Why Are Most Neodymium Magnets Plated or Coated?

Why Are Most Neodymium Magnets Plated or Coated-Bunting-Buy Magnets-Elk Grove Village

When you are searching for a neodymium magnet, you will find that no matter what shape, size, or strength you are looking for, nearly every neodymium magnet available for purchase is plated or coated. Neodymium magnets are the most powerful magnet in the world, but they have a few physical drawbacks. The raw magnetic material is very brittle, making it prone to chipping, breakage, and other physical damage. Neodymium magnets are also quite vulnerable to corrosion, which can cause the magnet to rapidly erode and decay. Fortunately, by adding a protective plating or coating, these problems are eliminated.

Plating or Coating Protects Neodymium Magnets from Corrosion and other Damage

There are many different coating and plating options for neodymium magnets. The most common coating for neodymium magnets is a nickel plating. While commonly referred to as simply “nickel plating,” this nickel option is actually a three layer plating that comprises of a nickel layer, a copper layer, and a nickel coating. Nickel options are best suited for indoor use, and this plating is chosen for its abrasion resistance and cost efficiency. Another nickel coating options layers nickel, copper, and gold, with yet another layering nickel, copper, nickel, and chrome. A two layer plating with copper as the outer layer exists as well. A non-nickel metal coating option, zinc, is also available.

There are also several different types of non-metal coatings, including epoxy resin coatings, Teflon/PTFE coatings, rubber coatings, and plastic coatings. Many of these coatings are designed for specific applications. For example, raw epoxy coatings are used in gluing applications where the magnet must have a high adhesion to epoxy glue. Plastic and Teflon coatings, meanwhile, are highly corrosion resistant, yet require that a special injection mold is created in order to fully encapsulate the magnet within the plastic.

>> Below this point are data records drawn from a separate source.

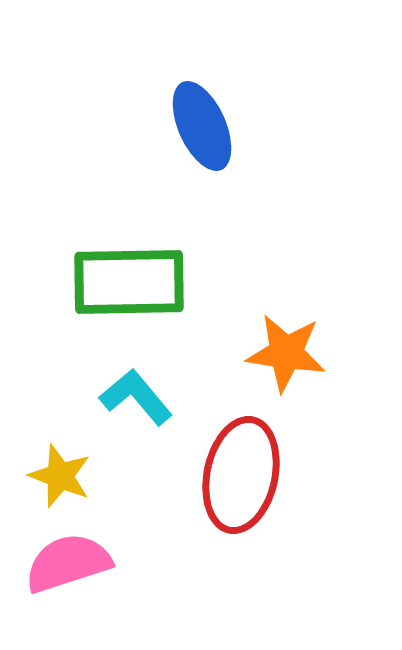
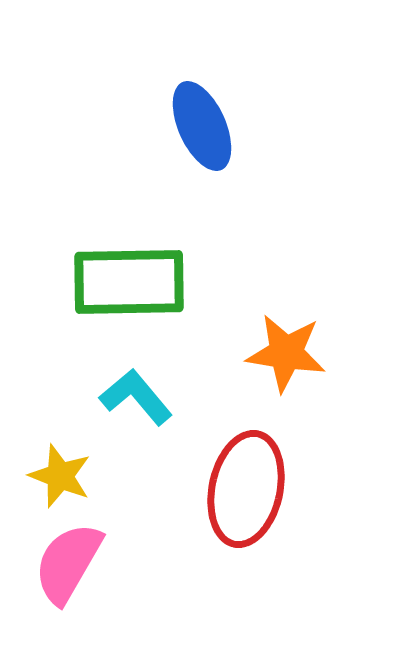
red ellipse: moved 5 px right, 14 px down
pink semicircle: rotated 42 degrees counterclockwise
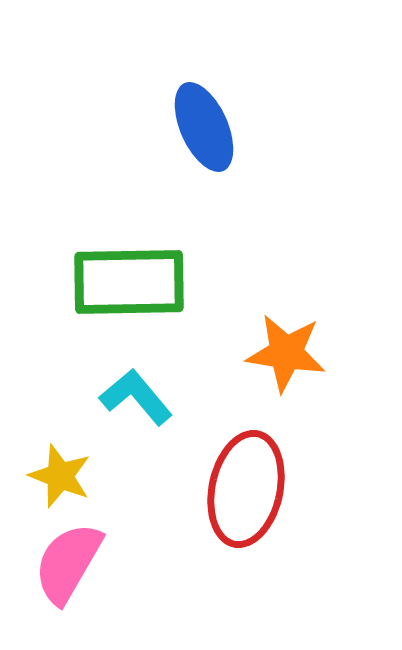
blue ellipse: moved 2 px right, 1 px down
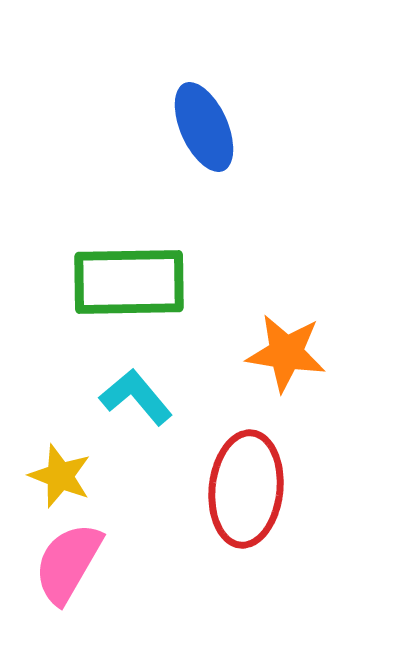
red ellipse: rotated 6 degrees counterclockwise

The type of plating you select for your neodymium magnet will ultimately depend on the type of application you intend on using it in. There are several variables that go into selecting a coating, including whether you will use the magnet indoors or outdoors, the coating’s resistance to abrasion, the thickness of the coating, how the coating interacts with glue, and how well the coating protects against corrosion and wear that can be caused by environmental factors such as humidity, water, salty air, and salt water. As with any purchase, the price and cost efficiency of the coating must be considered as well.